--- DATA EXCERPTS Enclosed Below ---

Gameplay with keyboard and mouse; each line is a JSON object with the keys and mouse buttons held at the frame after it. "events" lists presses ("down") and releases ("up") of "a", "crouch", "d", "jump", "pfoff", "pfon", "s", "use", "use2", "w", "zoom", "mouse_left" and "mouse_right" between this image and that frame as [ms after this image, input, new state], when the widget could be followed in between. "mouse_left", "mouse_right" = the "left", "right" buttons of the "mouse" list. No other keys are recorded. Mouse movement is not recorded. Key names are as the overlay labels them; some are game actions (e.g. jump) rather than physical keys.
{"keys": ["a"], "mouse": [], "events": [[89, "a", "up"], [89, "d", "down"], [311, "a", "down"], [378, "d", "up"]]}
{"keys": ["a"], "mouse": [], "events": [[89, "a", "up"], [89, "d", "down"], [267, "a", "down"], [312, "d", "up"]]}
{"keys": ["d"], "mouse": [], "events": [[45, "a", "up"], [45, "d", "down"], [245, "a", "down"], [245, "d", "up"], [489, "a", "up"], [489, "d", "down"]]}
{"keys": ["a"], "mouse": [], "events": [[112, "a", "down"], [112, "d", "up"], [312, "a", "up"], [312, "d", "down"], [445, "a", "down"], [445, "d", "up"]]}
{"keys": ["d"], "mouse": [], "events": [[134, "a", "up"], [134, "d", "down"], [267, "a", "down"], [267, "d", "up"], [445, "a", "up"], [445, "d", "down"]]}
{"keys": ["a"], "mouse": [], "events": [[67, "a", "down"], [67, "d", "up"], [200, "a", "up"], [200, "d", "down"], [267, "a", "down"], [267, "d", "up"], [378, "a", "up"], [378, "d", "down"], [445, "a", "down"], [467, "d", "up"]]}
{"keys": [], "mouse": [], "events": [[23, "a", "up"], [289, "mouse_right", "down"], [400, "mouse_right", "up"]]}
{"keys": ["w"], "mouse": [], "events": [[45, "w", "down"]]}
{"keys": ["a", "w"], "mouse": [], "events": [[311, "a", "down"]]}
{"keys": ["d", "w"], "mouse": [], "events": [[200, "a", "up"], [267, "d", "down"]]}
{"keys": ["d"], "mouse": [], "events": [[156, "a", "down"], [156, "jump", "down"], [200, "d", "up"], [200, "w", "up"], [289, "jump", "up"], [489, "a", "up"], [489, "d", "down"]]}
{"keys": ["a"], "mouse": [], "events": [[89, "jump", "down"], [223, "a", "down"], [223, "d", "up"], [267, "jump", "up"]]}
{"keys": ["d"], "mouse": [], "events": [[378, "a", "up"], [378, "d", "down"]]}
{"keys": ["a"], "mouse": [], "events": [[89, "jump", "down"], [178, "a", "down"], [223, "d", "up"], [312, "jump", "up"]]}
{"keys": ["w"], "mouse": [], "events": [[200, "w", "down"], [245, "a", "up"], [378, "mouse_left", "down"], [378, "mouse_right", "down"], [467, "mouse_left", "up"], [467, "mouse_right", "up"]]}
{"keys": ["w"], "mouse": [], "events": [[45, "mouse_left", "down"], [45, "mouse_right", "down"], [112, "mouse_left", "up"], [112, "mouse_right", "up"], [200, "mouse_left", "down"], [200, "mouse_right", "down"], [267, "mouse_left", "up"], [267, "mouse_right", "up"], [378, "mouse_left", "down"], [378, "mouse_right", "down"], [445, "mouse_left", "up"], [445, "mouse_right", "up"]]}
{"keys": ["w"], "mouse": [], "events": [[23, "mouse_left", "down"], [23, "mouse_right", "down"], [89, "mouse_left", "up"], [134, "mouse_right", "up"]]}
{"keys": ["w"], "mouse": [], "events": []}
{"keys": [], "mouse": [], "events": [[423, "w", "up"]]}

--- End of Enclosed DATA EXCERPTS ---

ASSIGNMENT - Copy out every line of the data above, exactly as given.

TASK SOLUTION -
Gameplay with keyboard and mouse; each line is a JSON object with the keys and mouse buttons held at the frame after it. "events" lists presses ("down") and releases ("up") of "a", "crouch", "d", "jump", "pfoff", "pfon", "s", "use", "use2", "w", "zoom", "mouse_left" and "mouse_right" between this image and that frame as [ms after this image, input, new state], when the widget could be followed in between. "mouse_left", "mouse_right" = the "left", "right" buttons of the "mouse" list. No other keys are recorded. Mouse movement is not recorded. Key names are as the overlay labels them; some are game actions (e.g. jump) rather than physical keys.
{"keys": ["a"], "mouse": [], "events": [[89, "a", "up"], [89, "d", "down"], [311, "a", "down"], [378, "d", "up"]]}
{"keys": ["a"], "mouse": [], "events": [[89, "a", "up"], [89, "d", "down"], [267, "a", "down"], [312, "d", "up"]]}
{"keys": ["d"], "mouse": [], "events": [[45, "a", "up"], [45, "d", "down"], [245, "a", "down"], [245, "d", "up"], [489, "a", "up"], [489, "d", "down"]]}
{"keys": ["a"], "mouse": [], "events": [[112, "a", "down"], [112, "d", "up"], [312, "a", "up"], [312, "d", "down"], [445, "a", "down"], [445, "d", "up"]]}
{"keys": ["d"], "mouse": [], "events": [[134, "a", "up"], [134, "d", "down"], [267, "a", "down"], [267, "d", "up"], [445, "a", "up"], [445, "d", "down"]]}
{"keys": ["a"], "mouse": [], "events": [[67, "a", "down"], [67, "d", "up"], [200, "a", "up"], [200, "d", "down"], [267, "a", "down"], [267, "d", "up"], [378, "a", "up"], [378, "d", "down"], [445, "a", "down"], [467, "d", "up"]]}
{"keys": [], "mouse": [], "events": [[23, "a", "up"], [289, "mouse_right", "down"], [400, "mouse_right", "up"]]}
{"keys": ["w"], "mouse": [], "events": [[45, "w", "down"]]}
{"keys": ["a", "w"], "mouse": [], "events": [[311, "a", "down"]]}
{"keys": ["d", "w"], "mouse": [], "events": [[200, "a", "up"], [267, "d", "down"]]}
{"keys": ["d"], "mouse": [], "events": [[156, "a", "down"], [156, "jump", "down"], [200, "d", "up"], [200, "w", "up"], [289, "jump", "up"], [489, "a", "up"], [489, "d", "down"]]}
{"keys": ["a"], "mouse": [], "events": [[89, "jump", "down"], [223, "a", "down"], [223, "d", "up"], [267, "jump", "up"]]}
{"keys": ["d"], "mouse": [], "events": [[378, "a", "up"], [378, "d", "down"]]}
{"keys": ["a"], "mouse": [], "events": [[89, "jump", "down"], [178, "a", "down"], [223, "d", "up"], [312, "jump", "up"]]}
{"keys": ["w"], "mouse": [], "events": [[200, "w", "down"], [245, "a", "up"], [378, "mouse_left", "down"], [378, "mouse_right", "down"], [467, "mouse_left", "up"], [467, "mouse_right", "up"]]}
{"keys": ["w"], "mouse": [], "events": [[45, "mouse_left", "down"], [45, "mouse_right", "down"], [112, "mouse_left", "up"], [112, "mouse_right", "up"], [200, "mouse_left", "down"], [200, "mouse_right", "down"], [267, "mouse_left", "up"], [267, "mouse_right", "up"], [378, "mouse_left", "down"], [378, "mouse_right", "down"], [445, "mouse_left", "up"], [445, "mouse_right", "up"]]}
{"keys": ["w"], "mouse": [], "events": [[23, "mouse_left", "down"], [23, "mouse_right", "down"], [89, "mouse_left", "up"], [134, "mouse_right", "up"]]}
{"keys": ["w"], "mouse": [], "events": []}
{"keys": [], "mouse": [], "events": [[423, "w", "up"]]}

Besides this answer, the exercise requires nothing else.